StealthMode, another professional group, was also very impactful. In StealthMode they have a great forum where I can post looking for help and people will respond with solutions. I learned that is was actually ok to ask for help, and the act of getting help when asked was both unfamiliar but positive.

As an Entrepreneur, one of your top jobs is building your network. Building a business involves many people, its similar to the saying “it takes a village to raise a child”. What would happen if we could bring these networks we are actively building together and share relevant contacts with each other, and help one another think through our business problems? What if the culture ignored the past and focused on creating a better future with a give first mindset? That is the vision I want to create with this group, where people actively try to empower each other through connections, education and potentially capital.

Last month we had the first meetup in which 8 Entrepreneurs showed up, and everyone left with value in how to move forward with their business. This month we’ve had close to 50 RSVPs and growing excitement.

The Impact Of Seibel’s Contribution

To this endeavor, Michael Seibel made a monetary impact towards the food which speaks volumes. From a perspective of an Entrepreneur who has started several businesses, some spanning across several states, hundreds of clients and tens of thousands of users, I have never been given capital. As a founder, I began to question if everything I was doing was an exercise in futility that would hit a glass ceiling. Considering only about 1% venture capital goes to Black and Latino founders, it’s felt across the industry.

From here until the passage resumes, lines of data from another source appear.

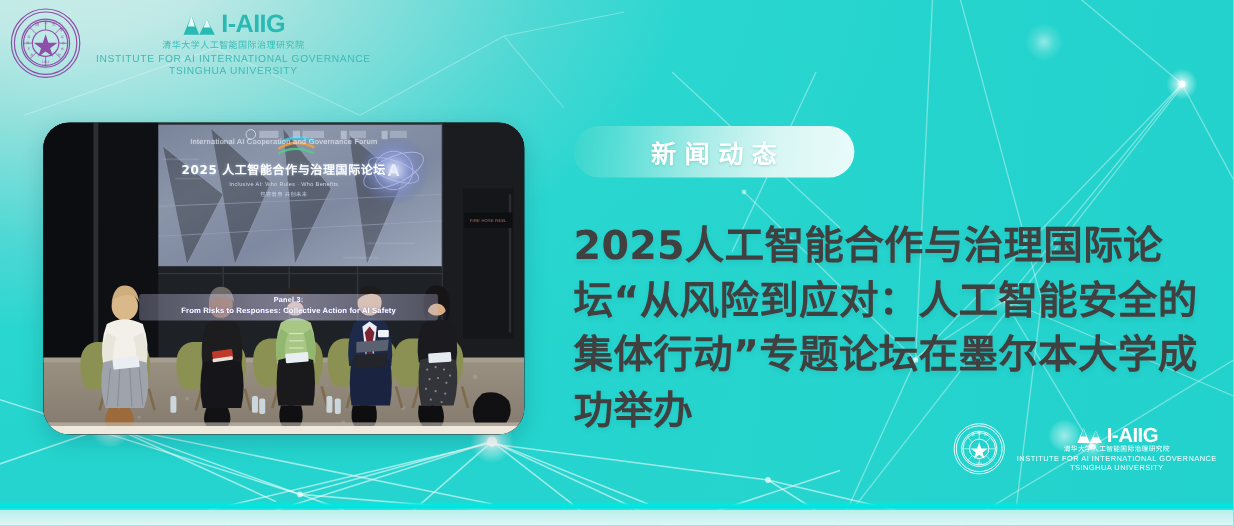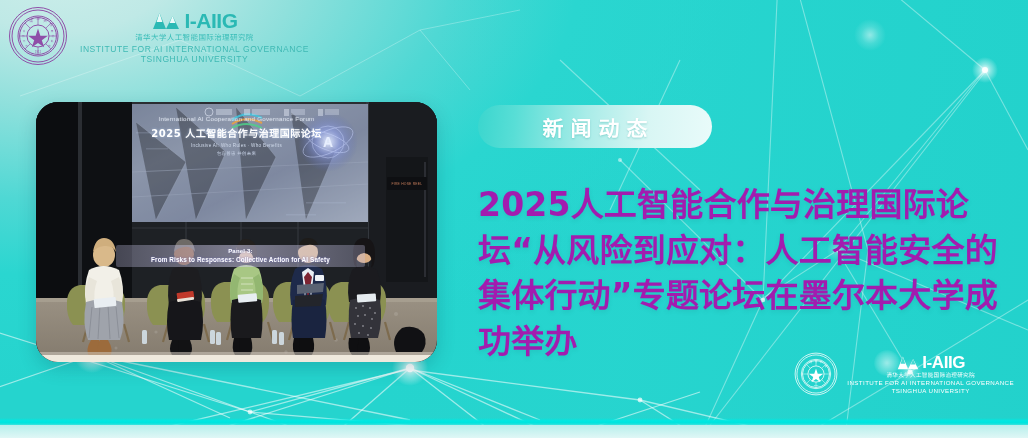--- a/index.html
+++ b/index.html
@@ -145,7 +145,7 @@
     text-shadow: 0 0 2px rgba(255,255,255,0.35);
   }
   .slide-cn {
-    margin-top: 3px;
+    margin-top: 11px;
     font-size: 10px;
     font-weight: 700;
     color: #ffffff;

A contribution like his symbolizes that there is not only support in the community but potential capital available. For me personally, it’s not only empowering but also motivating to try and impact as many people as possible. I can see a path that will help my startup get off the ground and grow to the scale that I want.

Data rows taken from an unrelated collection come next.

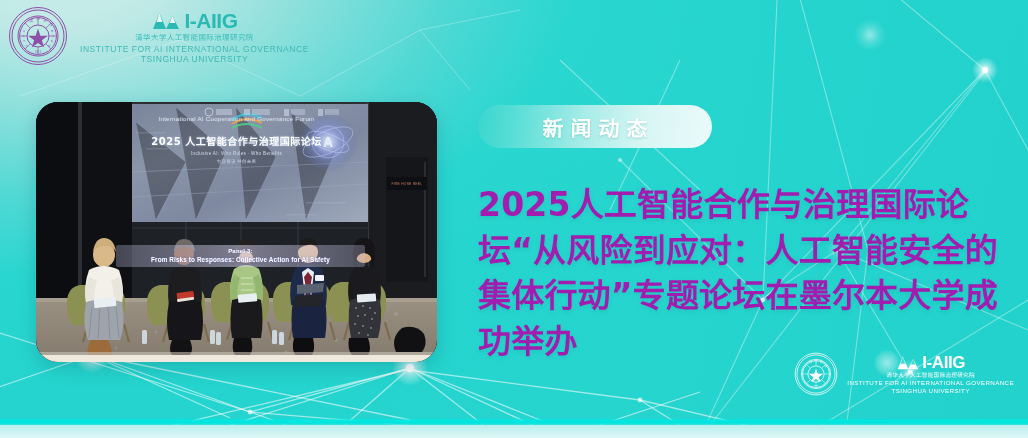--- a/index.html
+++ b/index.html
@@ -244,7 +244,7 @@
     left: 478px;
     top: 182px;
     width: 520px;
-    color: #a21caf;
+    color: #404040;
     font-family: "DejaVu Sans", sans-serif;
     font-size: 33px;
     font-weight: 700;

That is the vision and feeling I want to create with this monthly group of black Entrepreneurs. An ecosystem of blacks from diverse backgrounds in terms of schooling, career, and skillsets that have two things in common: They are all Entrepreneurs and they all have the ‘give first mindset’ in helping each other succeed.

Devin Dixon

Devin Dixon is a technologist and a serial entrepreneur. In 8th grade, he taught himself how to program in C++, started his first business while in college, and majored with a computer science and business degree. Today Devin is the CEO and Founder of Sprout Connections, a lead generation platform centered around professional events. While pioneering his own business, he likes to help many other entrepreneurs with their technical needs and give back to the community that has supported him. Outside of business, Devin is an avid runner. After running D1 Track in College, he loves to compete in Spartan Races and Tough Mudders. He also likes to watch Anime and read Japanese Mangas.